Dit alles betekent dat deze strijd nooit echt is geëindigd. Bruce Lanham, die meer dan 25 jaar met de heimachine van de Port of San Francisco werkte voordat hij in 2016 met pensioen ging, herinnert zich stapels met beschadigde coatings of kleine scheuren: "Oh God," zegt hij, "deze kleine duivels zouden gewoon ... waren gewoon verraderlijk, ze zouden gewoon aan het werk gaan. "Eens, zegt Lanham, stond hij op het punt om een stapel 80 procent stabiel te labelen toen zijn wijsvinger in een klein gaatje viel. Het logboek bleek bijna hol te zijn. Het zag er goed uit, zegt Lanham, maar "Man, dit ding was weg."
Toxisch creosoot is nooit een perfecte optie geweest, zelfs als het werkt. Lanham zegt dat de chemische stof er gewoonlijk voor zorgde dat zijn huid begon te schillen - niet een ideaal effect als iets in een grote hoeveelheid water werd geplaatst. Creosoot wordt sinds de jaren zestig niet meer toegepast op palen, zegt Carol Bach, die milieutechnisch werk doet voor de haven van San Francisco, maar het spul lekt nog steeds uit oudere houten constructies overal in de baai. Terwijl nieuwere stapels meestal van beton zijn gemaakt, zegt Bach dat een totale revisie onmogelijk is, omdat veel van de haven nu binnen het beschermde historische district Embarcadero valt. (Sommige weekdieren kunnen ook beton beschadigen, maar niet zo ernstig.) Dus in plaats daarvan gebruikt de haven duikers om de stapels te wikkelen in beschermende plastic wraps die zowel boorplanten afwijzen als chemicaliën bevatten. Het is het beste, meest milieubewuste ding om te doen op dit moment, en de scheepsrampen gaan nergens heen. "De duikploeg in de haven van San Francisco heeft baanzekerheid die gewoon niet ophoudt", legt Lanham uit.

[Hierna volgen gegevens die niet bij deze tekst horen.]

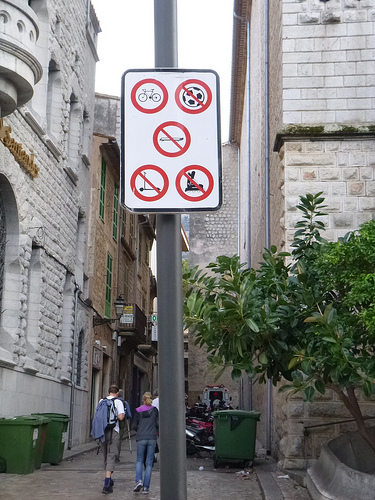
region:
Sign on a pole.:
[97, 63, 233, 228]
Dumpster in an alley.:
[205, 394, 277, 472]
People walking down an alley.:
[71, 367, 176, 474]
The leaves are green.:
[211, 255, 370, 379]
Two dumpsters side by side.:
[6, 401, 81, 464]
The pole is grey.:
[141, 287, 195, 497]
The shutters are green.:
[94, 165, 126, 318]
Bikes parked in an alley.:
[185, 385, 213, 467]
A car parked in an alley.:
[193, 375, 238, 407]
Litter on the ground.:
[194, 463, 297, 485]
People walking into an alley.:
[65, 360, 179, 496]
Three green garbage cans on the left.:
[1, 407, 77, 477]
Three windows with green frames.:
[95, 161, 121, 324]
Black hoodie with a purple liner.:
[132, 395, 166, 448]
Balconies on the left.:
[105, 281, 167, 367]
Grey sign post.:
[138, 11, 200, 492]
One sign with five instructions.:
[102, 50, 234, 221]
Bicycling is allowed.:
[128, 66, 170, 122]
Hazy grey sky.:
[70, 2, 242, 144]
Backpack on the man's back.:
[85, 387, 130, 447]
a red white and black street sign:
[105, 62, 232, 214]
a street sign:
[111, 54, 262, 248]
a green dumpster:
[183, 391, 274, 490]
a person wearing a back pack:
[61, 365, 144, 483]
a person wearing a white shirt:
[87, 379, 138, 496]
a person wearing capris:
[92, 374, 127, 498]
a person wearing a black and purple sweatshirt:
[123, 369, 168, 498]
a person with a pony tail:
[127, 384, 170, 499]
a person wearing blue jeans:
[126, 382, 171, 492]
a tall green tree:
[169, 177, 374, 490]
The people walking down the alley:
[90, 382, 159, 497]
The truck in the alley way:
[194, 382, 231, 413]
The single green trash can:
[206, 403, 265, 473]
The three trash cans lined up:
[0, 410, 73, 476]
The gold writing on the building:
[0, 135, 45, 184]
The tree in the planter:
[181, 184, 374, 464]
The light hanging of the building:
[93, 294, 128, 336]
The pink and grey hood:
[135, 405, 153, 419]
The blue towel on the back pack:
[87, 397, 111, 444]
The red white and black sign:
[113, 57, 238, 221]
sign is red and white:
[110, 64, 234, 223]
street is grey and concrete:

Al snel andere plaatsen, eens gedacht buiten het bereik van T. navalis, zullen voor dezelfde uitdagingen staan. De Oostzee, bijvoorbeeld, heeft de afgelopen jaren een merkwaardige toestroom van scheepswormen gezien, mogelijk als gevolg van klimaatverandering en toegenomen zoutgehalte. Er zijn niet zo veel houten schepen meer, maar het koude water van de Oostzee heeft duizenden historische scheepswrakken bewaard die tot nu toe de plunderingen van de bivalven waren bespaard. Het is net alsof de scheepsrampen, die altijd onrustig zijn, van plan zijn de verloren tijd in te halen door achter schepen aan te gaan die ze tijdens de eerste ronde hebben gemist.